A sociologist explores the many ways that digital natives' interaction with technology has changed their relationship with people, places, jobs, and other stabilizing structures and created a new way of life that is at odds with the American Dream of past generations.
"Digital natives" are hacking the American Dream. Young people brought up with the Internet, smartphones, and social media are quickly rendering old habits and norms a distant memory, creating the greatest generation gap in history. In this eye-opening book, digital sociologist Julie M. Albright looks at our device-obsessed society, and the many ways in which the post World War II American Dream is waning for the Millennial generation.
Albright notes that in the former age of traditional media (dominated by three major TV networks and the national print media), values were more harmonized and time, synchronized. Today, with a deluge of information available 24 / 7, we are experiencing a sort of digital tribalism, with people coalescing inside of increasingly fragmented informational echo chambers. Digital media allows bad actors to enlarge the rifts between these siloed tribes in divide-and-conquer fashion, frothing up fears by propagating fake news and fake people online.

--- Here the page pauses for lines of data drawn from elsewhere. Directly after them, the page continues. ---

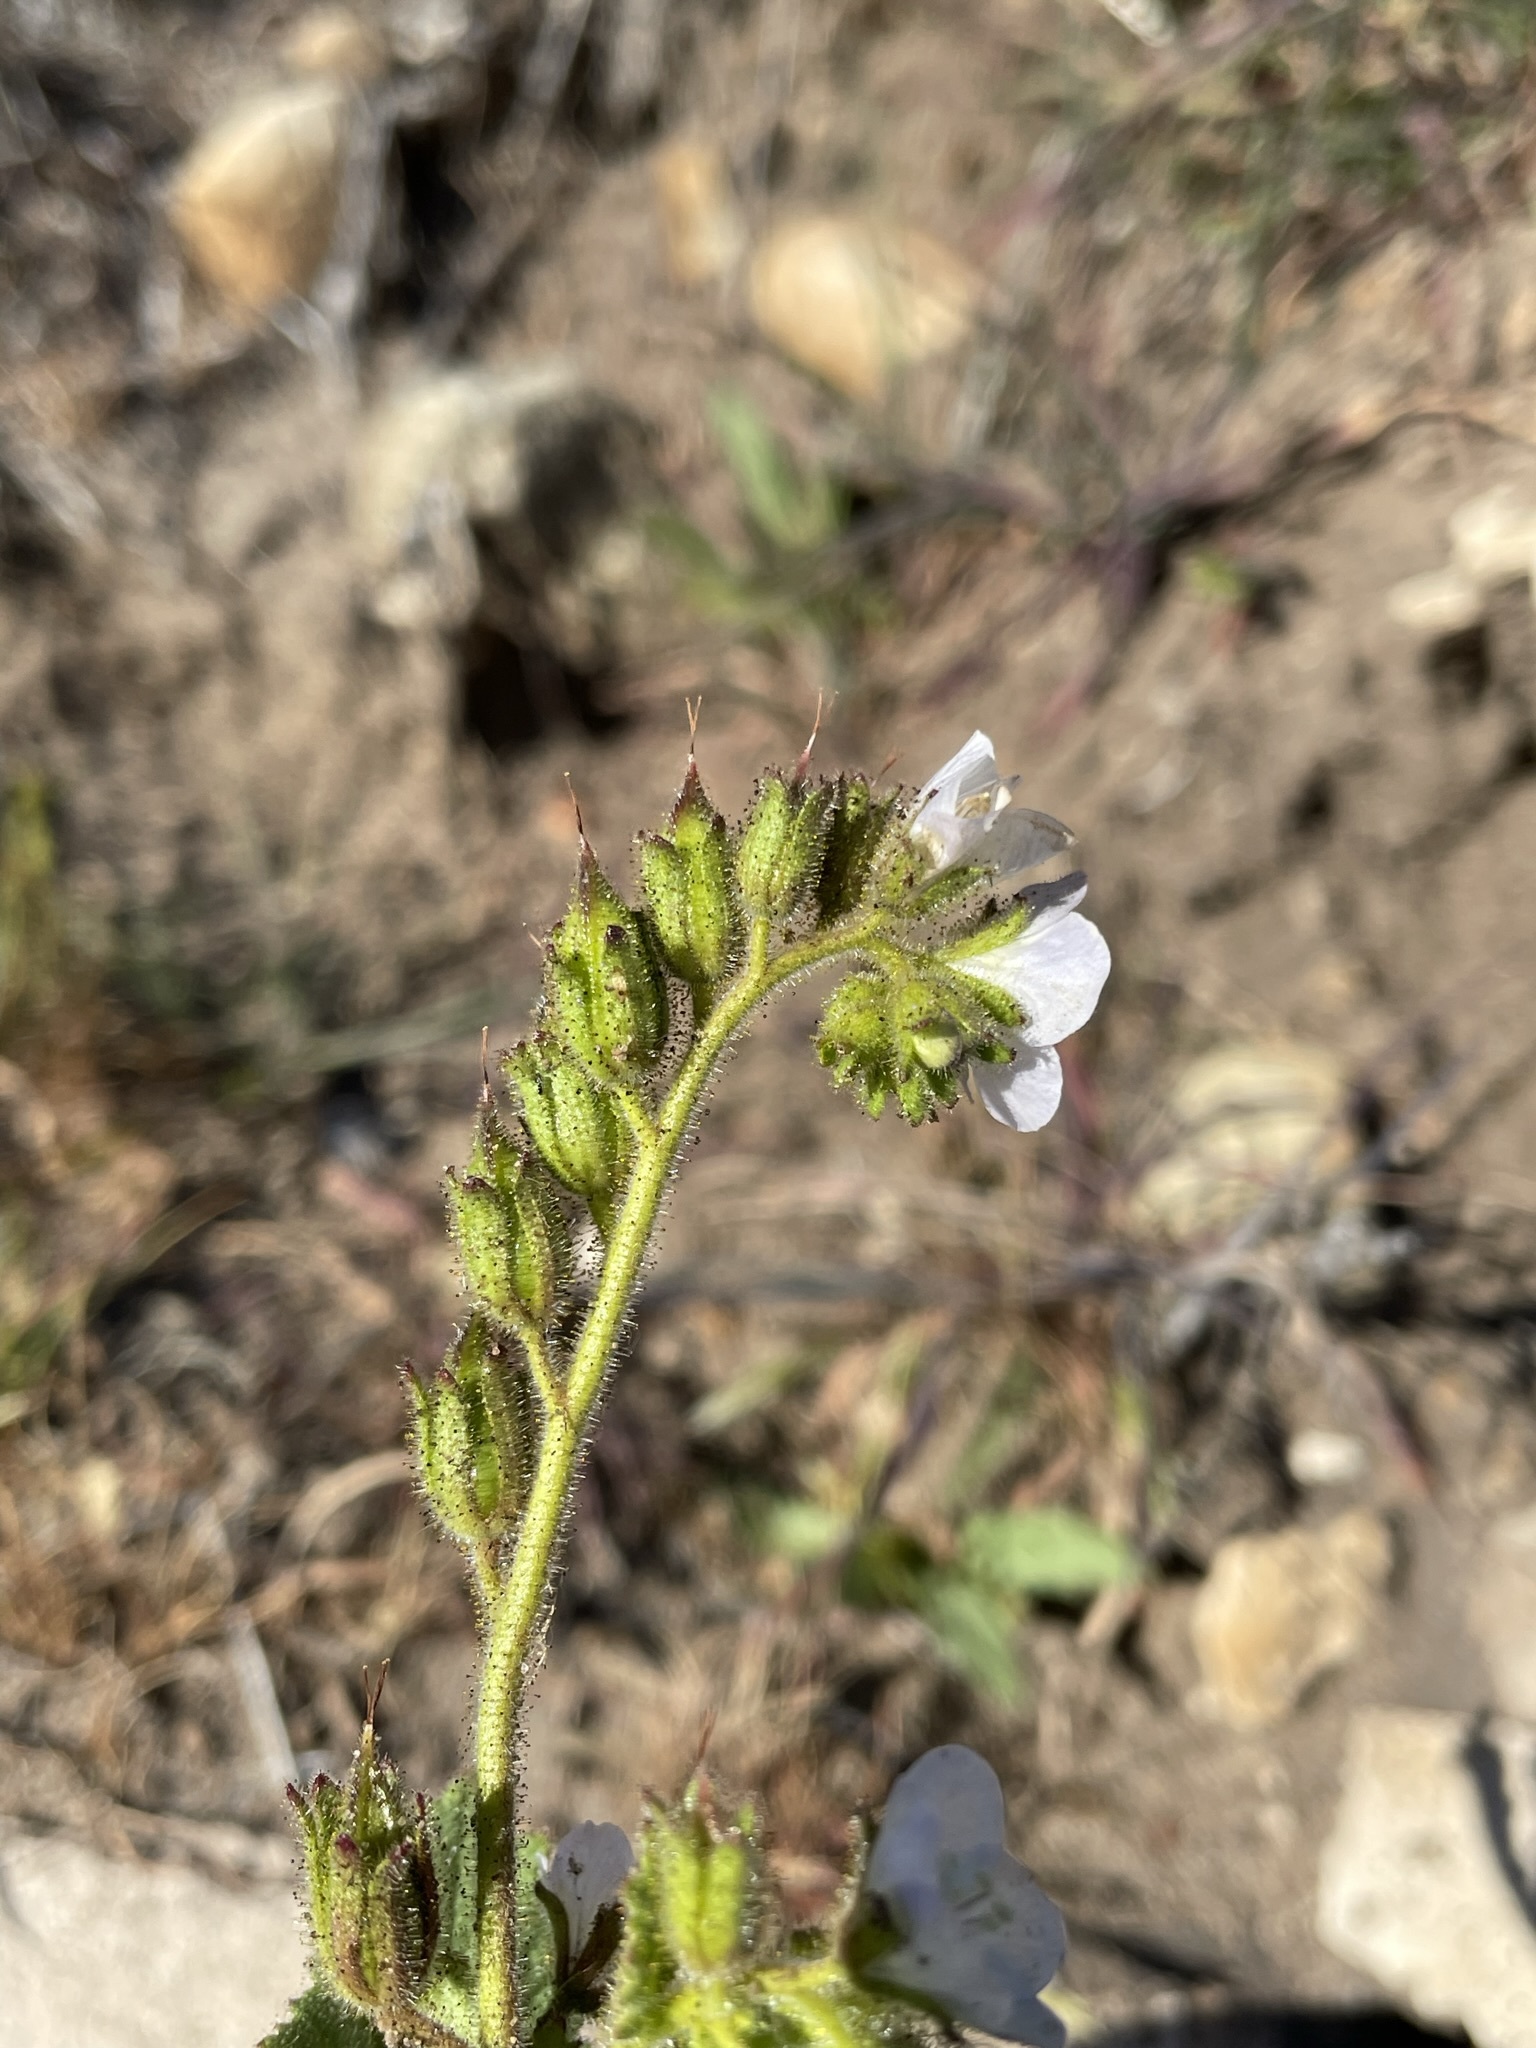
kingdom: Plantae
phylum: Tracheophyta
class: Magnoliopsida
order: Boraginales
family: Hydrophyllaceae
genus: Phacelia
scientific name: Phacelia viscida
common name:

What are other effects of hyper-connectivity coupled with disconnection from stabilizing social structures? Albright sees both positives and negatives. On the one hand, mobile connectivity has given "digital nomads" the unprecedented opportunity to work or live anywhere. On the other hand, new threats are emerging, including cyberbullying and the ability to radicalize marginalized youth, decreased physical exercise, increased isolation, anxiety and loneliness, ephemeral relationships, fragmented attention spans, lack of participation in community activities and the political process, and detachment from the calm of nature or the refuge of religion.
In this time of rapid, global, technologically driven change, this book offers fresh insights into the effects of always-on devices on the family, community, business, and society at large.